**Work to complete:** The response should contain only those lines of the entries below that include the string "کشور".

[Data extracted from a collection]
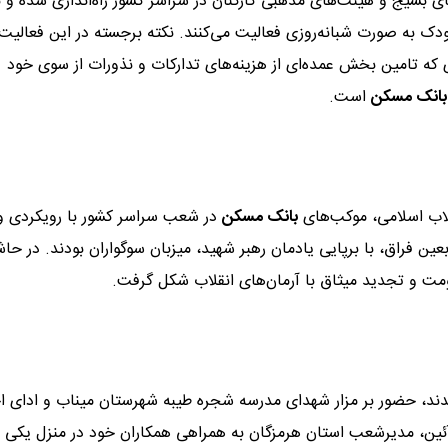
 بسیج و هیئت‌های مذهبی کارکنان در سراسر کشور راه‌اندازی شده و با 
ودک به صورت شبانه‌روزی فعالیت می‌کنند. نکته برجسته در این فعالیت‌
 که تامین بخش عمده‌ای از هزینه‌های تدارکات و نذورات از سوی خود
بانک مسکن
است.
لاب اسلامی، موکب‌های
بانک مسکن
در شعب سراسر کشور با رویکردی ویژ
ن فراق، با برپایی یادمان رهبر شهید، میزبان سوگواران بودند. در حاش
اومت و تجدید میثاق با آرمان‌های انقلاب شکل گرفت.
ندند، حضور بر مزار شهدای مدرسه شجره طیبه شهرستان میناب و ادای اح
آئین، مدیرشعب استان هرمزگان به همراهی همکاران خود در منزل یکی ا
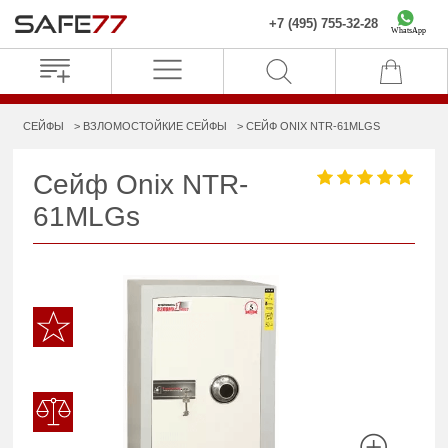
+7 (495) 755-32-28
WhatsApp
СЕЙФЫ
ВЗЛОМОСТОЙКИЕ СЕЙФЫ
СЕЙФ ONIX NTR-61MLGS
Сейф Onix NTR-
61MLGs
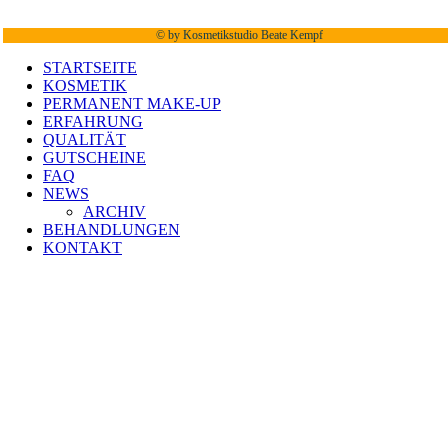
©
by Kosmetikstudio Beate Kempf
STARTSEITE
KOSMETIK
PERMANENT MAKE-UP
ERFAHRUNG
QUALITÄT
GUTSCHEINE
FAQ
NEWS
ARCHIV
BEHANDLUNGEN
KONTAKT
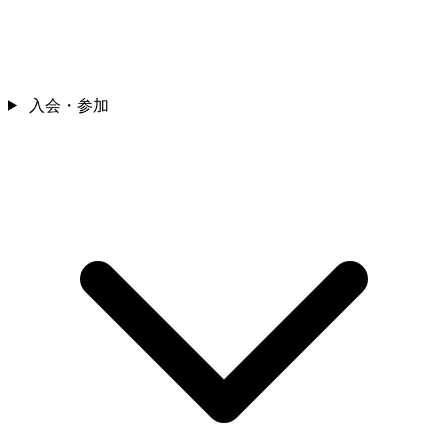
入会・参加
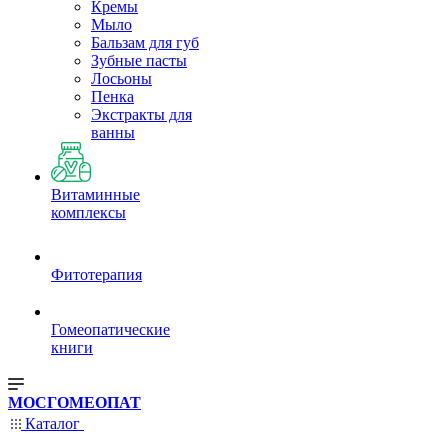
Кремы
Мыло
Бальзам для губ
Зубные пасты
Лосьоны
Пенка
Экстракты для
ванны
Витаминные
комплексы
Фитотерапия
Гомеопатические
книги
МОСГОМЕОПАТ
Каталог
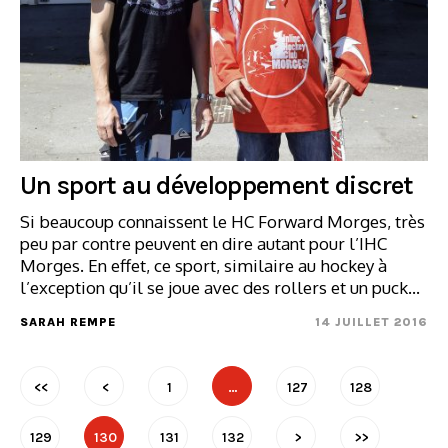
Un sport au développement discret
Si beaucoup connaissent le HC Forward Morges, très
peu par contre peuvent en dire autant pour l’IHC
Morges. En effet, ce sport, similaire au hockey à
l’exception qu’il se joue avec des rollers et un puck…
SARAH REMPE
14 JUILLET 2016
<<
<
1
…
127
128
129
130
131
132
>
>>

**Output of the exercise:**
 بسیج و هیئت‌های مذهبی کارکنان در سراسر کشور راه‌اندازی شده و با 
در شعب سراسر کشور با رویکردی ویژ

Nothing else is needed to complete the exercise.